Surveying techniques have existed throughout much of recorded history. In ancient Egypt, when the Nile River overflowed its banks and washed out farm boundaries, boundaries were re-established through the application of simple geometry. The nearly perfect squareness and north-south orientation of the Great Pyramid of Giza, built c. 2700 BC, affirm the Egyptians' command of surveying.

  • The Egyptian land register (3000 BC).
  • Under the Romans, land surveyors were established as a profession, and they established the basic measurements under which the empire was divided, such as a tax register of conquered lands (300 AD).
  • In England, The Domesday Book by William the Conqueror (1086)
    • covered all England
    • contained names of the land owners, area, land quality, and specific information of the area's content and habitants.

Portion of a data file:
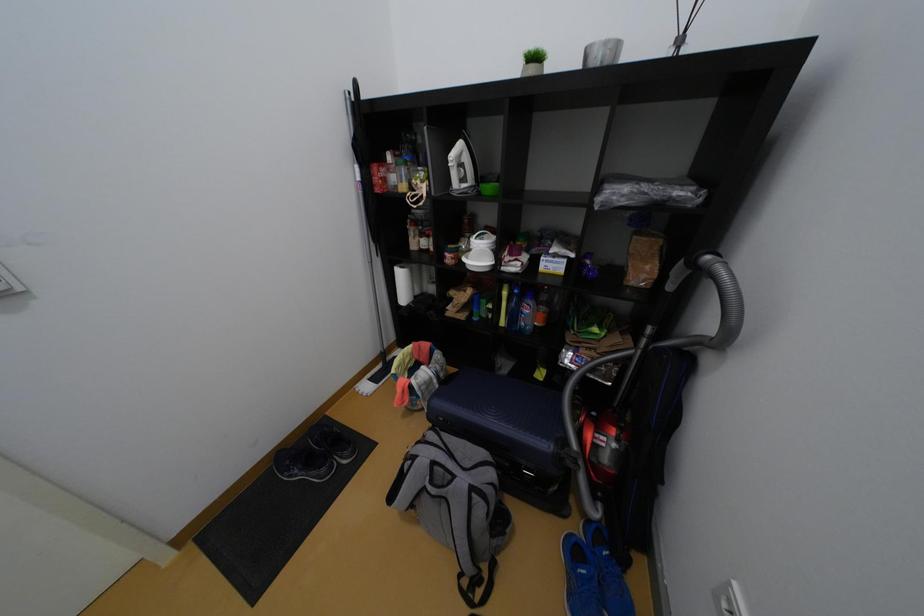
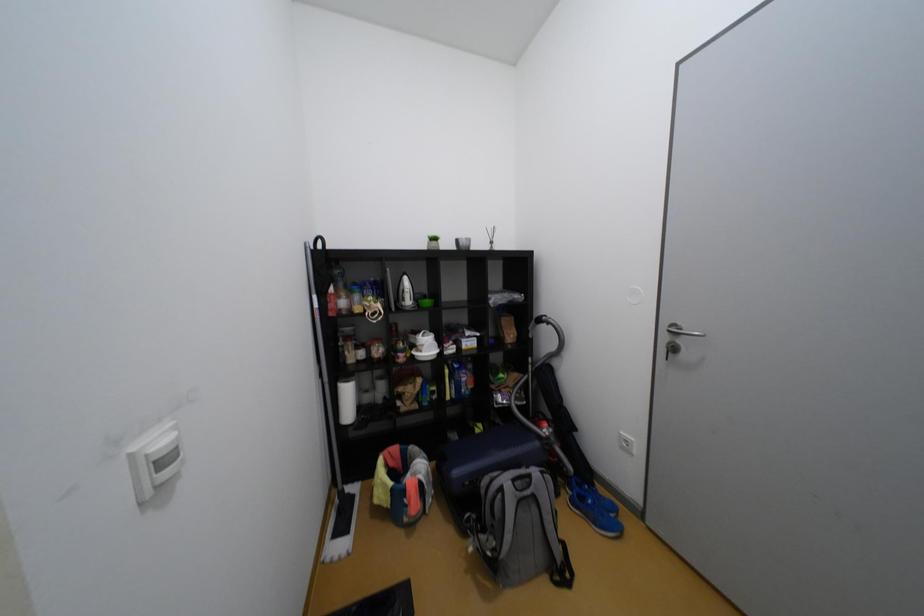
Question: The camera is either moving clockwise (left) or counter-clockwise (right) around the object. The first image is from the beginning of the video and the second image is from the end. Is the camera moving left or right when shooting the video?

Choices:
 (A) Left
 (B) Right

Answer: (A)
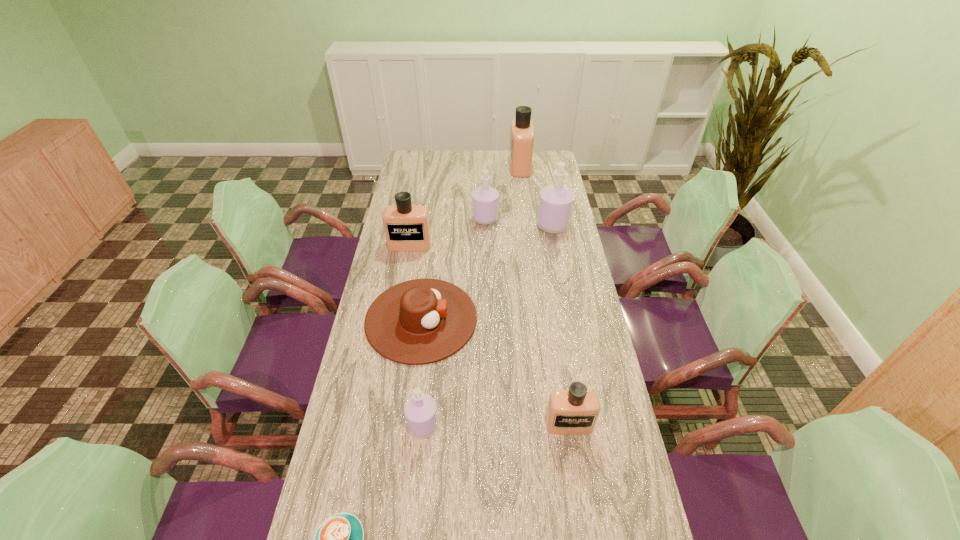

### What is asked
• A. In the surveying history passage, how did the ancient Egyptians re-establish farm boundaries after the Nile washed them out?
• B. Duplicate everything in the surveying history passage from "Surveying techniques have" down to "the Conqueror (1086)".
• C. Pick up the surveying history passage from where it stops and keep writing it.
This material has nothing to do with the surveying history passage.

### Answer list
• A. They re-established them through the application of simple geometry.

• B.
Surveying techniques have existed throughout much of recorded history. In ancient Egypt, when the Nile River overflowed its banks and washed out farm boundaries, boundaries were re-established through the application of simple geometry. The nearly perfect squareness and north-south orientation of the Great Pyramid of Giza, built c. 2700 BC, affirm the Egyptians' command of surveying.

  • The Egyptian land register (3000 BC).
  • Under the Romans, land surveyors were established as a profession, and they established the basic measurements under which the empire was divided, such as a tax register of conquered lands (300 AD).
  • In England, The Domesday Book by William the Conqueror (1086)

• C.
    • did not include maps showing exact locations
  • Continental Europe's Cadastre was created in 1808
    • founded by Napoleon I (Bonaparte), "A good cadastre will be my greatest achievement in my civil law", Napoleon I
    • contained numbers of the parcels of land (or just land), land usage, names etc., and value of the land
    • 100 million parcels of land, triangle survey, measurable survey, map scale: 1:2500 and 1:1250
    • spread fast around Europe, but faced problems especially in Mediterranean countries, Balkan, and Eastern Europe due to cadastre upkeep costs and troubles.

A cadastre loses its value if register and maps are not constantly updated.

Large-scale surveys are a necessary pre-requisite to map-making. In the late 1780s, a team from the Ordnance Survey of Great Britain, originally under General William Roy began the Principal Triangulation of Britain using the specially built Ramsden theodolite.